• REQUIRED TASKS:
**a.** In the text on herbarium digitisation, what are the three primary workflows in the digitisation programme?
**b.** In the records, write out the lines from the beginning through the line containing "ušetřit za volání, které už využíváte". Leave out the pictures.

• TEXT UNDER STUDY:
*****

In developing workflows for the digitisation of herbarium specimens there are many factors which will influence the decisions made. Whilst it is clear that the financial costs of a digitisation programme may significantly limit the options available for equipment, software, staffing and storage, there are also other factors to consider. The funding itself may be irregular and be used for a range of diverse projects. Each institute has their own priorities and constraints and in the larger institutes there may be a range of digitisation programmes each with a different focus but which need to be integrated in some way. The recommendation of following a demand-driven digitisation model (Berendsohn and Seltmann 2010, Berendsohn et al. 2010, Berents et al. 2010) may result in an increase in the diversity of material being prioritised which will have an impact on the efficiency of the workflow. The concept of scalability is a factor which takes into account the potential increase in funding and resources. In addition, the integration of digitisation workflows into the core curation activities may play a large part in the decision-making process.

At the Royal Botanic Garden Edinburgh (RBGE), we have aimed to develop workflows which incorporate automated systems to enable us to expand and speed up the digitisation process. However, given the irregular nature of much of the funding available for digitisation, we have also based the digitisation workflows on a modular system which has the potential to be scaled up as funding becomes available. Additional modules may be added as they are developed, including a georeferencing tool (Llewellyn 2011) and additional quality control elements. A key factor in developing the workflow has been the need to continue to manage the images and data after capture. This is a very significant addition to the workload for herbarium staff and there is a requirement for this aspect of the workflow to be as efficient and simple as possible, with the aim of helping curators in the future to manage the collections.

Where possible, the digitisation workflow aims to use shared standards and formats. The adoption of standards allows easier transfer and sharing of data and is recognised as being of high importance in digitisation strategies (eg Beach et al. 2010). All data are routinely submitted to the Global Biodiversity Information Facility (GBIF), images are available on Encyclopedia of Life (EOL), a proportion of images and data are submitted to JSTOR and we are working on processes for submitting images and data to the Barcode of Life Database (BOLD) and Europeana.

Workflows and processes

The integrated digitisation workflow at RBGE has been developed over the last four years, during which time it has evolved into the present system. Over this period large digitisation projects have been undertaken wholly within this system, whilst other projects have gradually been incorporated. All digitisation is now undertaken within this integrated system and there are currently 160, 000 specimens digitised and available online (www.rbge.org.uk). Whilst increasing the rate of digitisation has been a contributing factor in the development of workflows, the need for managing the data, images and processes has been the most important driver for the development of this integrated system.

There are three primary workflows within the digitisation programme (Fig. 1). The specimen workflow involves the physical movement and preparation of the specimens and folders. The data workflow focuses on the capture and management of specimen data (included within a broad “metadata” concept by Berendsohn et al. (2010)). Finally the image workflow focuses on the capture and management of images and related image management data including the equipment, operator and file location. These workflows and the interactions between them are described here.

*****

• EXCERPTED DATA:
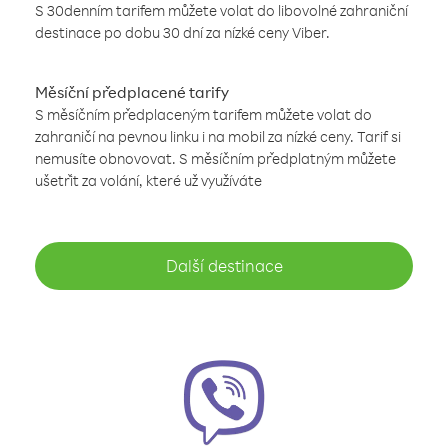
S 30denním tarifem můžete volat do libovolné zahraniční
destinace po dobu 30 dní za nízké ceny Viber.
Měsíční předplacené tarify
S měsíčním předplaceným tarifem můžete volat do
zahraničí na pevnou linku i na mobil za nízké ceny. Tarif si
nemusíte obnovovat. S měsíčním předplatným můžete
ušetřit za volání, které už využíváte
Další destinace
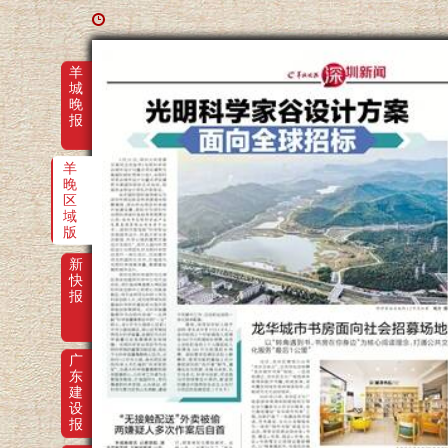
羊
城
晚
报
羊
晚
区
域
版
新
快
报
广
东
建
设
报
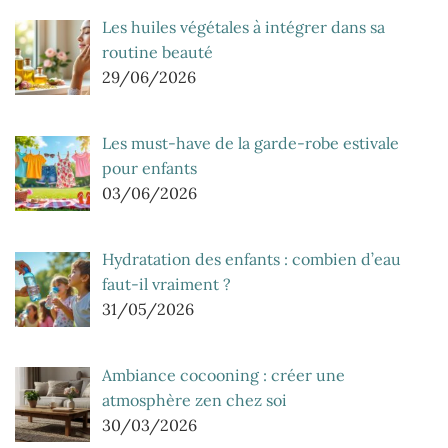
Les huiles végétales à intégrer dans sa
routine beauté
29/06/2026
Les must-have de la garde-robe estivale
pour enfants
03/06/2026
Hydratation des enfants : combien d’eau
faut-il vraiment ?
31/05/2026
Ambiance cocooning : créer une
atmosphère zen chez soi
30/03/2026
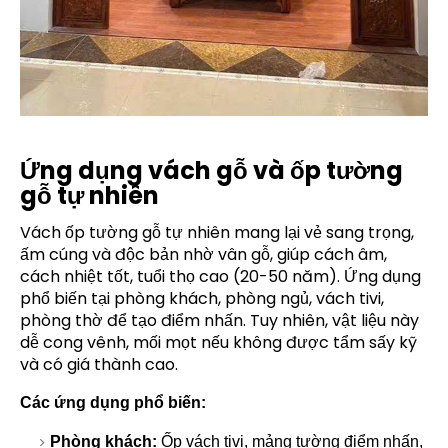
Ứng dụng vách gỗ và ốp tường
gỗ tự nhiên
Vách ốp tường gỗ tự nhiên mang lại vẻ sang trọng,
ấm cúng và độc bản nhờ vân gỗ, giúp cách âm,
cách nhiệt tốt, tuổi thọ cao (20-50 năm). Ứng dụng
phổ biến tại phòng khách, phòng ngủ, vách tivi,
phòng thờ để tạo điểm nhấn. Tuy nhiên, vật liệu này
dễ cong vênh, mối mọt nếu không được tẩm sấy kỹ
và có giá thành cao.
Các ứng dụng phổ biến:
Phòng khách:
Ốp vách tivi, mảng tường điểm nhấn,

*****

• EXPECTED RESULTS:
**a.** The specimen workflow, the data workflow, and the image workflow.

**b.**
S 30denním tarifem můžete volat do libovolné zahraniční
destinace po dobu 30 dní za nízké ceny Viber.
Měsíční předplacené tarify
S měsíčním předplaceným tarifem můžete volat do
zahraničí na pevnou linku i na mobil za nízké ceny. Tarif si
nemusíte obnovovat. S měsíčním předplatným můžete
ušetřit za volání, které už využíváte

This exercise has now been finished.